■ **Problem set**:
**1)** In the regex forum thread, why do the last four capture groups in the suggested regex each end with a question mark?
**2)** Resume the regex forum thread after its final sentence.

■ **Page excerpt**:
———

Thanks for this! Works great. I didn’t even think about doing it this way - I was using the “Search Variable” action and the RegEx was tripping me up there.

Thanks again!

That’s clever.

@JMichaelTX provides an interesting way to do it, and has the advantage of working with any number of words. Given your constraint for 2-6 words, you can use this regex:

([A-Z][a-z]*)([A-Z][a-z]*)([A-Z][a-z]*)?([A-Z][a-z]*)?([A-Z][a-z]*)?([A-Z][a-z]*)?

Just add a ? after each capture bracket that is optional.

Hey Folks,

I like the way JM approached this problem.

When you're conceptualizing regular expressions, sometimes it's good to simplify, and this is especially true for people new to them.

I've often found that changing text with 1 or more passes can leave me with data that's easier to process.

———

■ **Information**:

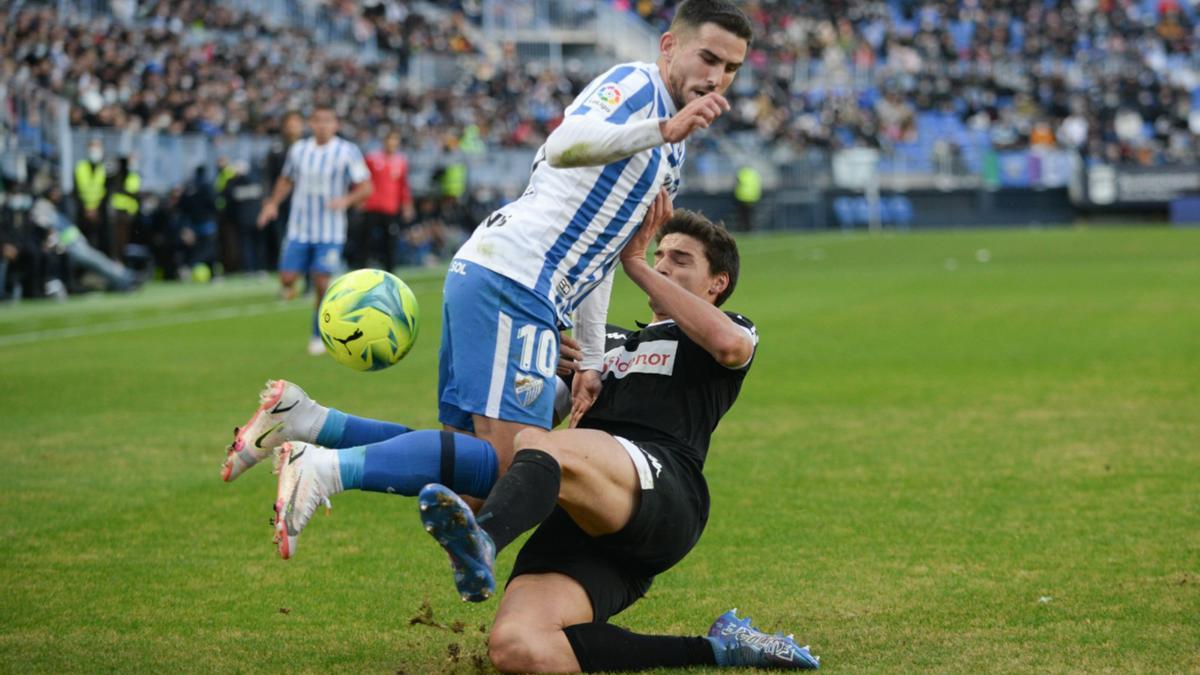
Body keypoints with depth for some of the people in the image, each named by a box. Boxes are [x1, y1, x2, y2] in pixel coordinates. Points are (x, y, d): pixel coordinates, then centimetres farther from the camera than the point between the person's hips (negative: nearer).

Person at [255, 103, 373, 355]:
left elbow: (365, 188, -6)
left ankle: (318, 337, 11)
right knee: (287, 278, -6)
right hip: (299, 229, 3)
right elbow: (286, 180, 20)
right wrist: (273, 203, 4)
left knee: (322, 284, -4)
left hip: (330, 232, -3)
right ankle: (291, 288, 31)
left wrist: (346, 200, -24)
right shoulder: (298, 150, 4)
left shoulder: (348, 152, -6)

———

■ **List of answers**:
**1)** The poster's constraint is two to six words. The first two capture groups are required, and the other four are optional. A ? after a capture bracket marks that group as optional.

**2)**
Here's an example:

RegEx ⇢ Make Word on Capital Letter.kmmacros (3.3 KB)

Here's now I'd go about it in AppleScriptObjC:

------------------------------------------------------------------------------
# Auth: Christopher Stone
# dCre: 2017/03/31 01:02
# dMod: 2017/03/31 01:02 
# Appl: AppleScriptObjC & Keyboard Maestro Engine
# Task: Split a String into Words with a RegEx and Enter them into KM Variables.
# Libs: None
# Osax: None
# Tags: @Applescript, @Script, @ASObjC, @Keyboard_Maestro_Engine, @Split, @String, @RegEx, @Enter, @Words, @Into, @Variables
------------------------------------------------------------------------------
use AppleScript version "2.4"
use framework "Foundation"
use scripting additions
------------------------------------------------------------------------------
# Set Keyboard Maestro Variable Example
------------------------------------------------------------------------------
tell application "Keyboard Maestro Engine"
   setvariable "testStr" to "NoCoffeeTodayThanks"
end tell
------------------------------------------------------------------------------
# Get Keyboard Maestro Variable Example
------------------------------------------------------------------------------
tell application "Keyboard Maestro Engine"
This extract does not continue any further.